一方、中期的な攻めの脳内物質として、「3.ドーパミン」があります。ドーパミンは目標を立ててやろうとする前と、目標を達成し報酬を得た時の2回分泌される幸福感を感じる脳内物質です。例えば、美味しいご飯屋さんを検索して食べに行くと、計画しているときに1回、実際に食べて達成して更に美味しい報酬で2回出す事ができます。
また、運動をするだけでも分泌することが出来ます。他にもRPGゲームなども完全にドーパミンが出る仕組みです。「レベルを上げる→経験値とお金を獲得→新しい装備を買う→小ボスを倒す(小目標達成)→レベルを上げる→繰り返し→最終ボスを倒す(大目標達成)」というサイクルがあるが為に、レベル上げという(不毛な)時間もドーパミンによって楽しい作業となります。

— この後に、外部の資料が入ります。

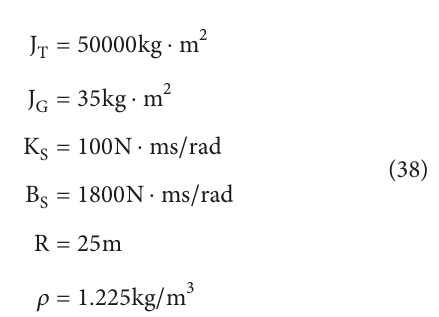
Figure 3. Given generator speed signal is square wave, as shown in Figure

また、時間制限を持たせることによってもドーパミンが出やすくなります。例えば、日常業務に関して普段時間を決めずに淡々とやっているとすれば、時間を測って30分以内に〇〇を終わらせると決めてから実施(達成)するとドーパミンが出やすくなります。
具体的な小目標を立て、仕事を上手く細切れにして、更に時間制限をして日々業務を変えるだけでも、何も考えずに淡々と業務をするよりもRPGゲームのように楽しく、効率的に作業することができます。小目標を達成したら、自分なりのご褒美(〇〇を食べに行く等)を設定してあげると更に効果的となります。
マネジメントの方であれば、小目標を達成する度にチームメンバーを評価したり褒める事で、チームメンバーのドーパミンをコントロールすることができます。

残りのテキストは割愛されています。